Author: Stanley A. Goldman
Publisher: Potomac Books—U. Nebraska Press
ISBN: 978-1640120440

Although some books aboutWorld War Two are depressing, whether historical fiction on non-fiction, they offer up history’s lessons about courage, duplicity, murdering fanatics, and genocide that we should never forget. This book contains all those lessons, but it’s not depressing in the long run. Mr. Goldman’s mother escaped the Nazis “final solution”; few European Jews did. With the world’s current turn toward fascism yet again, and too many genocides in the old Yugoslavia, Africa (too many to count), with the Rohingya, and others, it seems we have not learned those lessons at all. Anti-Semitism is also making a comeback in Europe and the U.S., two more places to watch in the future.

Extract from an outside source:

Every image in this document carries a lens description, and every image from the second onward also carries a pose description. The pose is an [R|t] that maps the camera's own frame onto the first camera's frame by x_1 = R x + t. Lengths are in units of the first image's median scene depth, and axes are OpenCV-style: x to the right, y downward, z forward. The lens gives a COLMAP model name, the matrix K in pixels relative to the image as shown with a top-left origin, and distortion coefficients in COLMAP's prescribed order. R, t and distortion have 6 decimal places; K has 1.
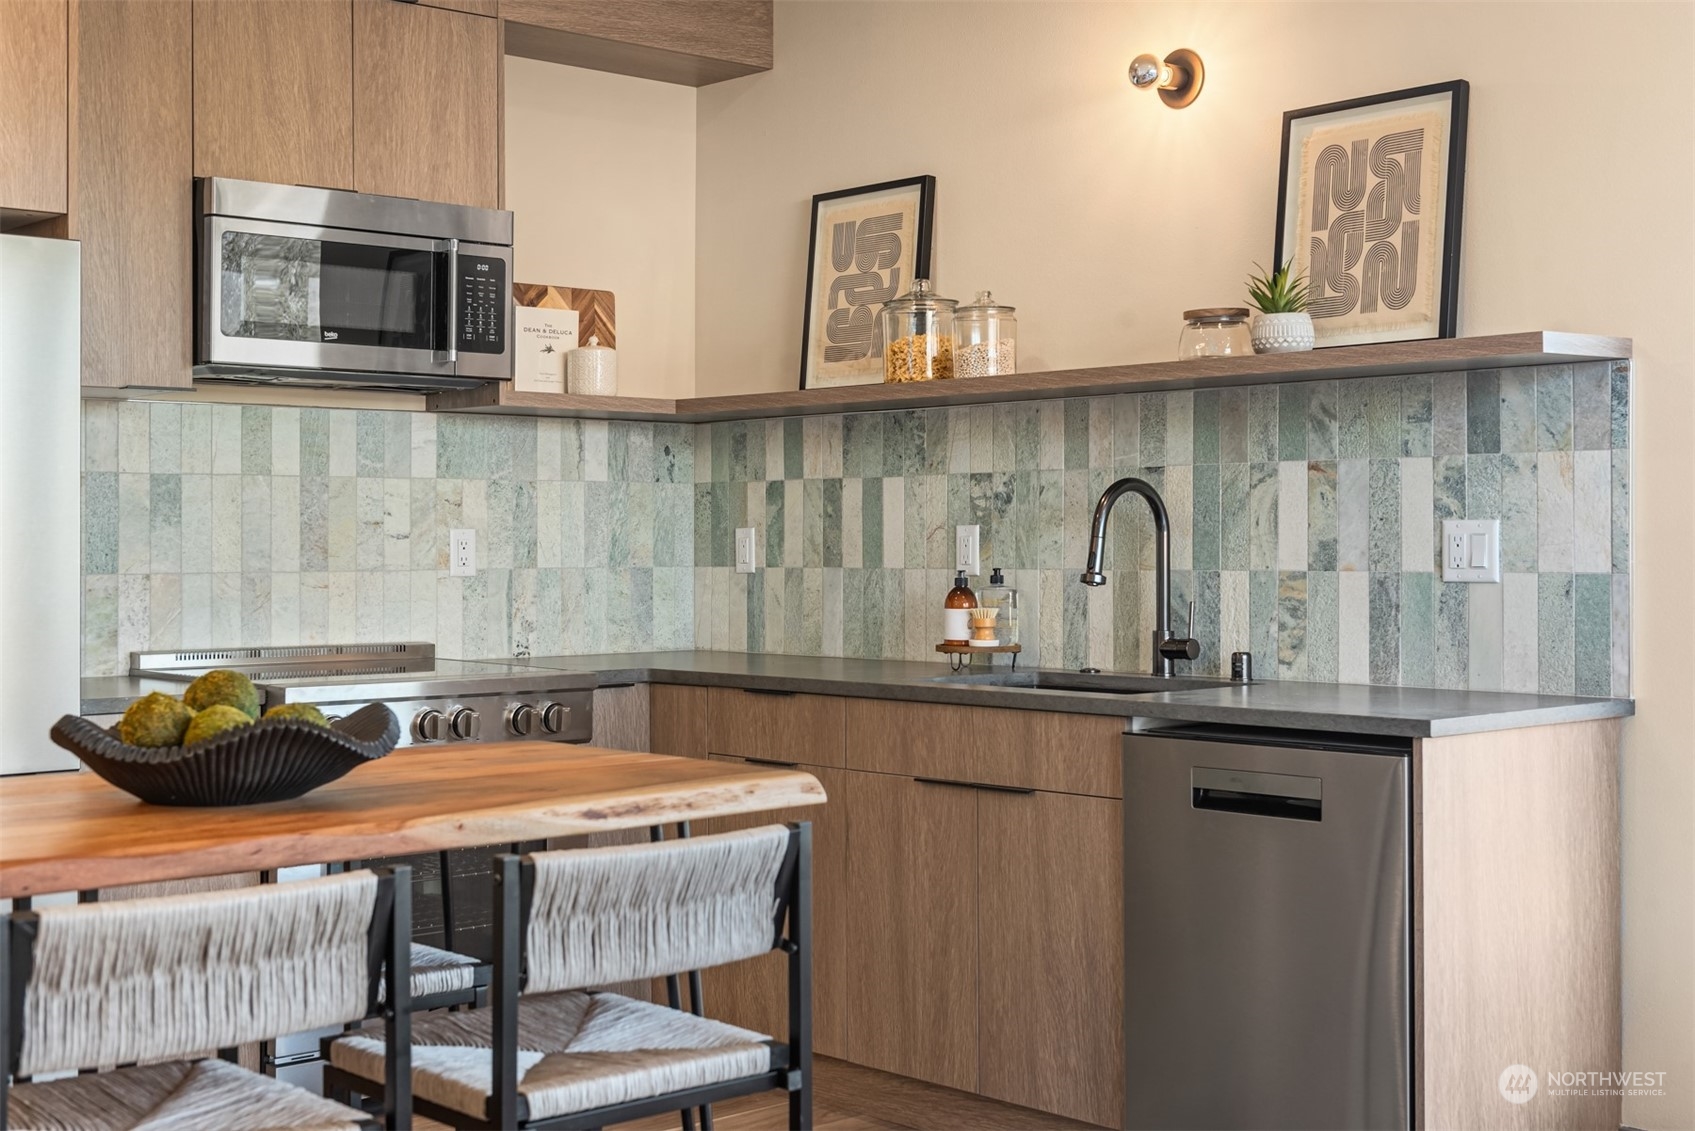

This is the story of Malka Repstein, a Polish Jew, who became Molly Goldman, the author’s mother. It is basically in two parts titled “Malka’s War” and “The Jew Who Met Himmler.” (There is a third part dealing with the aftermath and the consequences for Molly and Stanley that are generalized to other survivors and their children—for some reason that’s not included in the Table of Contents.)

The first part follows Malka from the time when she was captured and her two children were led off to be murdered, through concentration camps and slave labor at Krupp’s armaments factory, and finally to Ravensbrück at the end of the war where she was scheduled to be gassed and cremated.

The second part is about Norbert Mazur, the unsung hero who manages to convince the monstrous Himmler to release one thousand Jewish women at Ravensbrück. Himmler was the architect of the final solution who implemented Hitler’s policy. This was “the bargain that broke Adolf Hitler and saved my [Stanley’s] mother.” How Mazur managed this incredible feat when Hitler had ordered all POWs killed is an amazing story, nearly as amazing as Malka’s survival on the way to that last concentration camp.

This is a well-written page-turner for any reader wanting a different perspective on Nazi atrocities. The author effortlessly moves from the general to the particular and back as he puts his mother’s plight in context. There are forty-four pages of references and bibliography. I learned why the title taken from Shakespeare’s Henry VII was chosen, for example. All that might make a prospective reader think that this book Is an academic work. Yes, it is well-documented history, but it’s more than that. I can understand why Mr. Goldman felt he had to tell his mother’s story. It is a compelling one, and every reader who pretends to understand this dark era in human history should read it.